_Prompt 1:_ In the divorce article, what is the first tip for telling your kids?

* begin Given text *

How to Break the News About Your Divorce to Your Kids


Divorced couple & child

After you’ve decided to get a divorce, one of the most difficult things you’ll have to do is break the news to your children. With forward planning and care, there are ways to make this conversation slightly easier on your kids. Below, you’ll find some ideas on how to explain your upcoming divorce to your children.

1. Make a plan, and write it down

Telling your children about a divorce is an emotionally challenging conversation. Without a written outline of what you want to say, you may find it difficult to make your thoughts clear. You might even end up divulging more about your dissolving relationship with your spouse than you need to. By writing this outline with your spouse, you can get on the same page about how you both want to frame the split, setting a tone for the process of divorce that will follow over subsequent months. Even if your spouse does not want to write this with you, send them a draft of what you plan to say all the same.

* end Given text *

_Prompt 2:_ Repeat the lines of the records below, starting at the line that contains "yellow pentagon at" and ending at the line that contains "cyan line at (179, 198): moved 11 px up". Leave the pictures out of your answer.

* begin Extracted records *

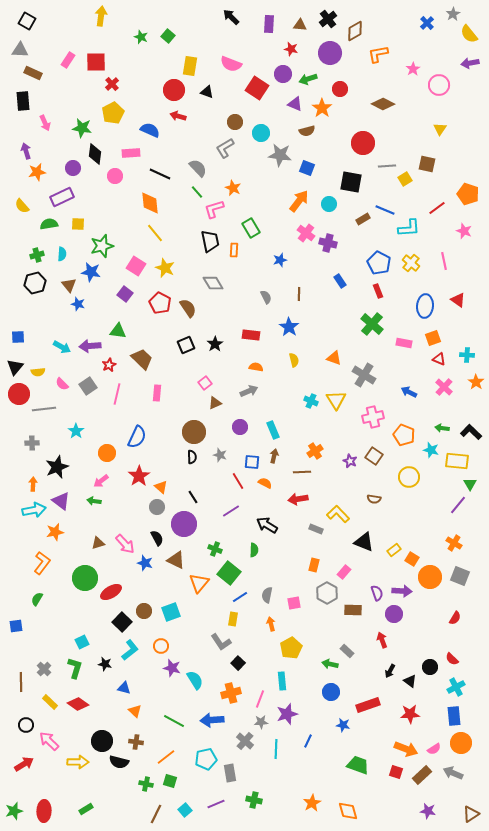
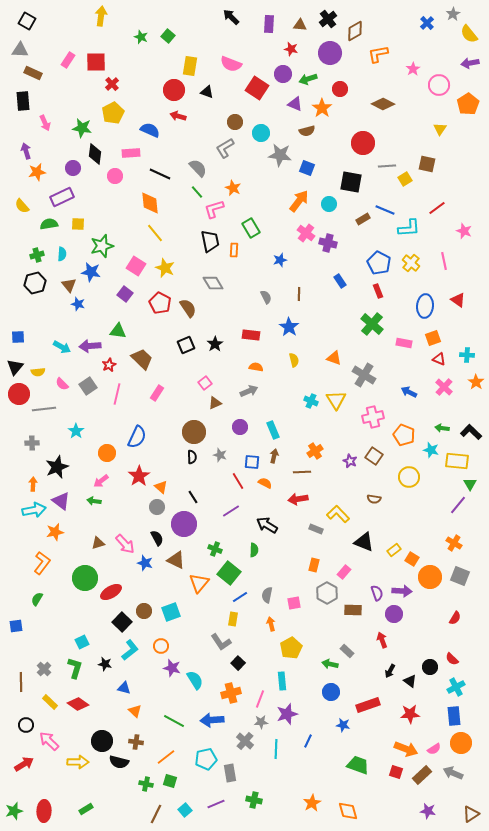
orange pentagon at (468, 194): moved 90 px up; rotated 20 degrees clockwise
pink rectangle at (157, 393): rotated 28 degrees clockwise
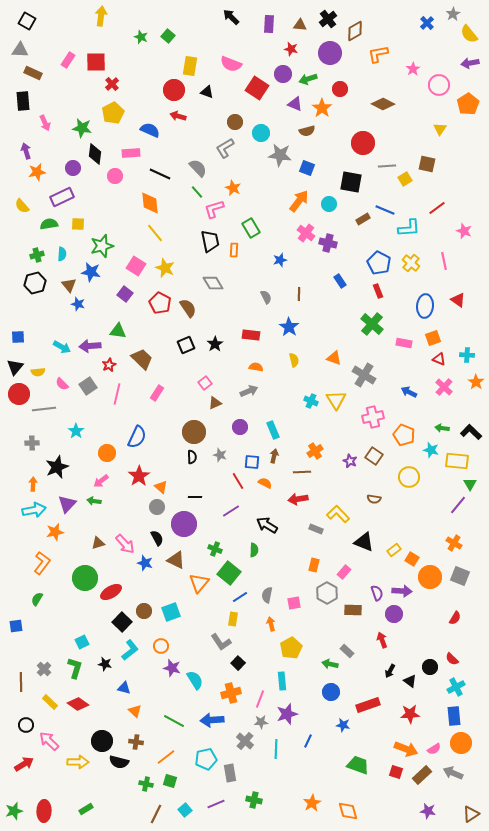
black line at (193, 497): moved 2 px right; rotated 56 degrees counterclockwise
purple triangle at (61, 501): moved 6 px right, 3 px down; rotated 36 degrees clockwise
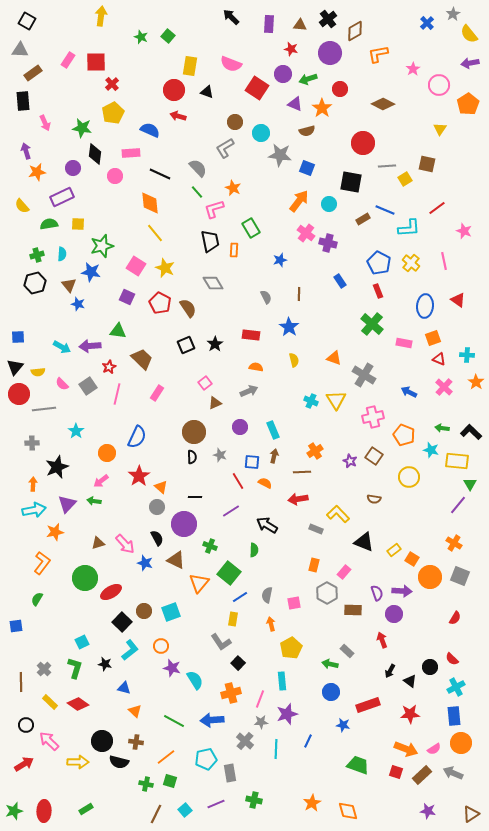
brown rectangle at (33, 73): rotated 60 degrees counterclockwise
purple square at (125, 294): moved 2 px right, 3 px down; rotated 14 degrees counterclockwise
red star at (109, 365): moved 2 px down
green cross at (215, 549): moved 5 px left, 3 px up
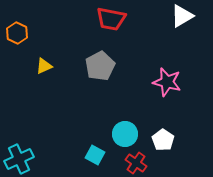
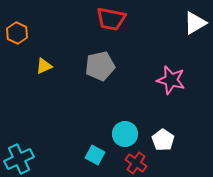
white triangle: moved 13 px right, 7 px down
gray pentagon: rotated 16 degrees clockwise
pink star: moved 4 px right, 2 px up
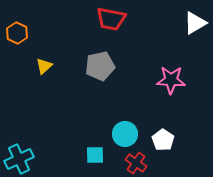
yellow triangle: rotated 18 degrees counterclockwise
pink star: rotated 12 degrees counterclockwise
cyan square: rotated 30 degrees counterclockwise
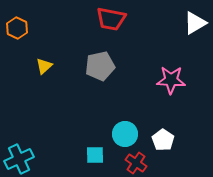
orange hexagon: moved 5 px up
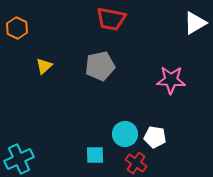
white pentagon: moved 8 px left, 3 px up; rotated 25 degrees counterclockwise
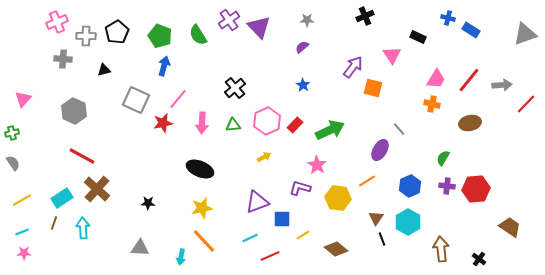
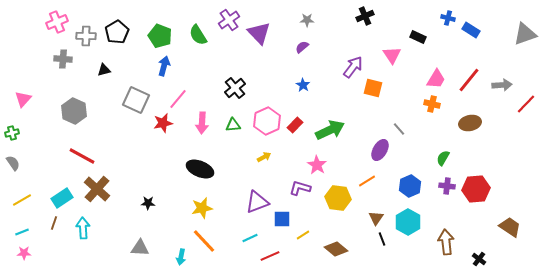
purple triangle at (259, 27): moved 6 px down
brown arrow at (441, 249): moved 5 px right, 7 px up
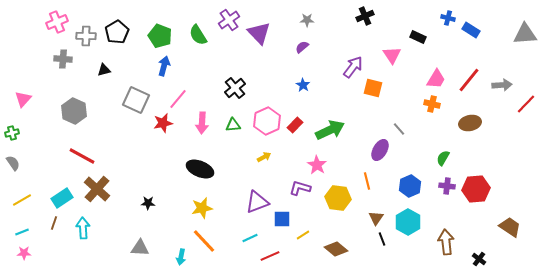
gray triangle at (525, 34): rotated 15 degrees clockwise
orange line at (367, 181): rotated 72 degrees counterclockwise
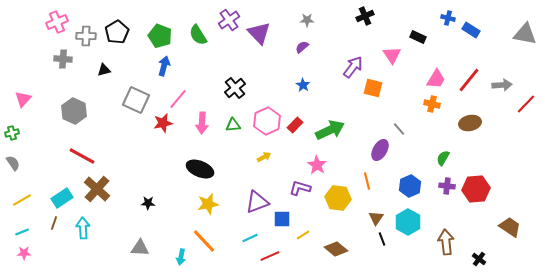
gray triangle at (525, 34): rotated 15 degrees clockwise
yellow star at (202, 208): moved 6 px right, 4 px up
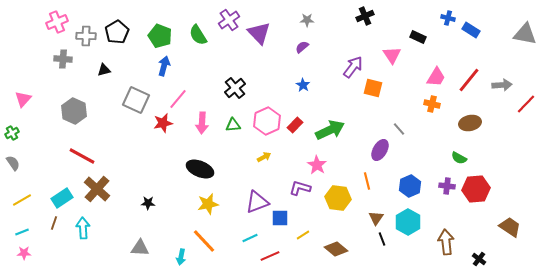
pink trapezoid at (436, 79): moved 2 px up
green cross at (12, 133): rotated 16 degrees counterclockwise
green semicircle at (443, 158): moved 16 px right; rotated 91 degrees counterclockwise
blue square at (282, 219): moved 2 px left, 1 px up
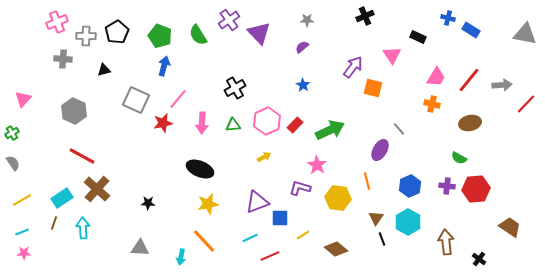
black cross at (235, 88): rotated 10 degrees clockwise
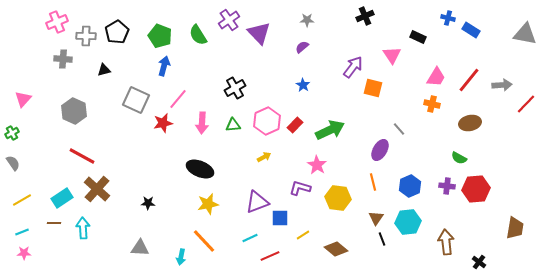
orange line at (367, 181): moved 6 px right, 1 px down
cyan hexagon at (408, 222): rotated 25 degrees clockwise
brown line at (54, 223): rotated 72 degrees clockwise
brown trapezoid at (510, 227): moved 5 px right, 1 px down; rotated 65 degrees clockwise
black cross at (479, 259): moved 3 px down
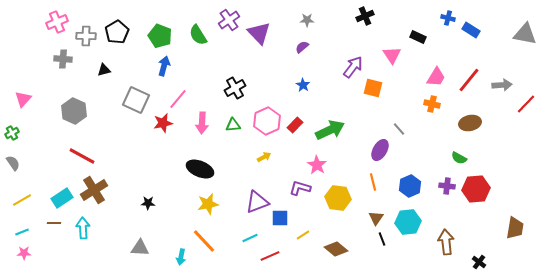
brown cross at (97, 189): moved 3 px left, 1 px down; rotated 16 degrees clockwise
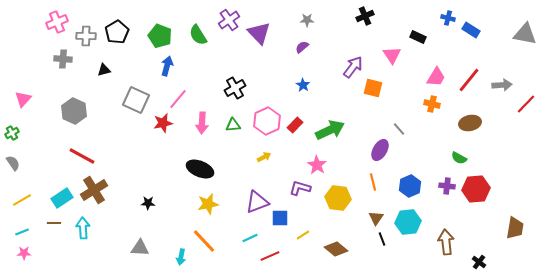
blue arrow at (164, 66): moved 3 px right
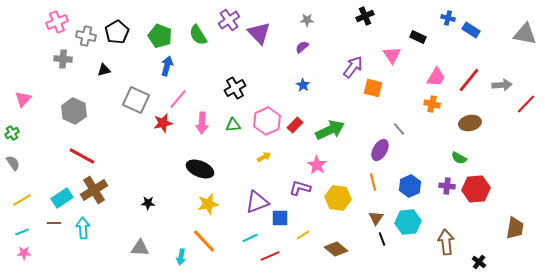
gray cross at (86, 36): rotated 12 degrees clockwise
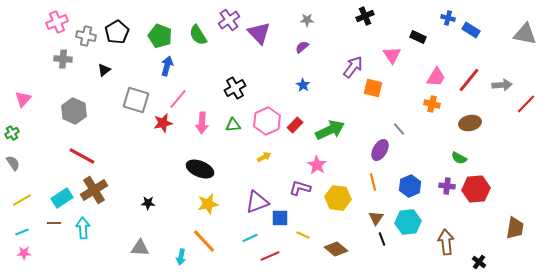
black triangle at (104, 70): rotated 24 degrees counterclockwise
gray square at (136, 100): rotated 8 degrees counterclockwise
yellow line at (303, 235): rotated 56 degrees clockwise
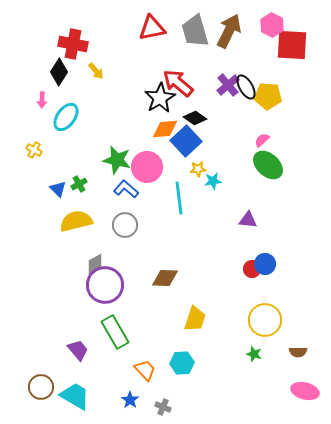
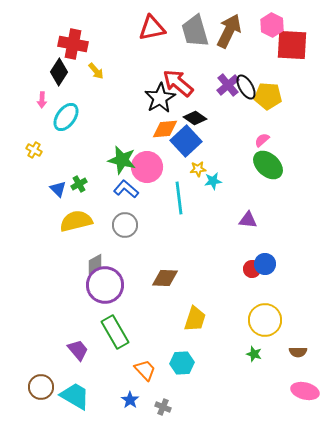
green star at (117, 160): moved 5 px right
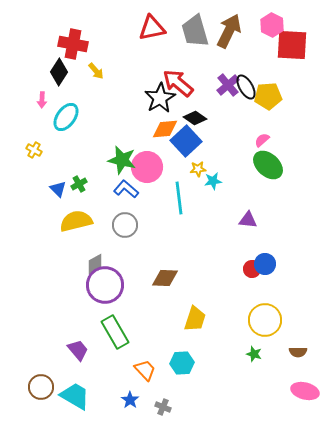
yellow pentagon at (268, 96): rotated 8 degrees counterclockwise
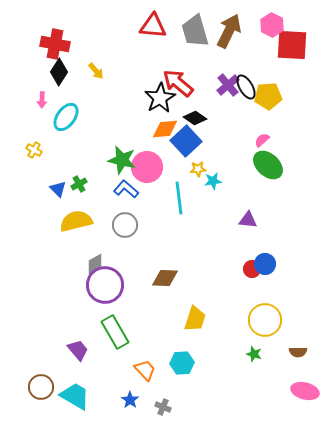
red triangle at (152, 28): moved 1 px right, 2 px up; rotated 16 degrees clockwise
red cross at (73, 44): moved 18 px left
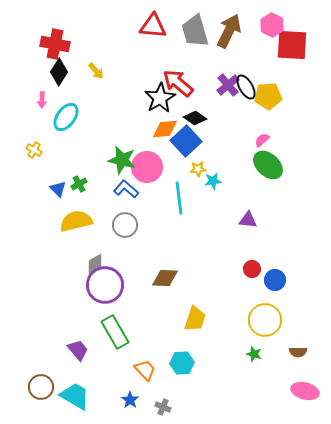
blue circle at (265, 264): moved 10 px right, 16 px down
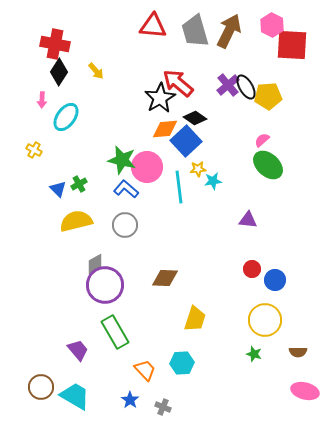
cyan line at (179, 198): moved 11 px up
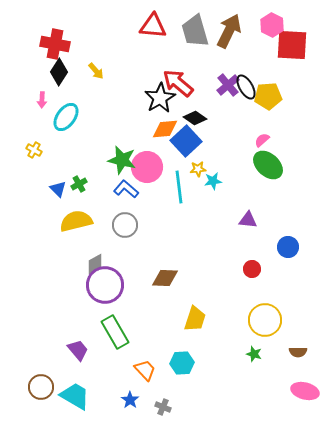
blue circle at (275, 280): moved 13 px right, 33 px up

* end Extracted records *

_Written response 1:_ Make a plan, and write it down.

_Written response 2:_
yellow pentagon at (268, 96): rotated 8 degrees counterclockwise
red triangle at (152, 28): moved 1 px right, 2 px up; rotated 16 degrees clockwise
red cross at (73, 44): moved 18 px left
blue circle at (265, 264): moved 10 px right, 16 px down
cyan line at (179, 198): moved 11 px up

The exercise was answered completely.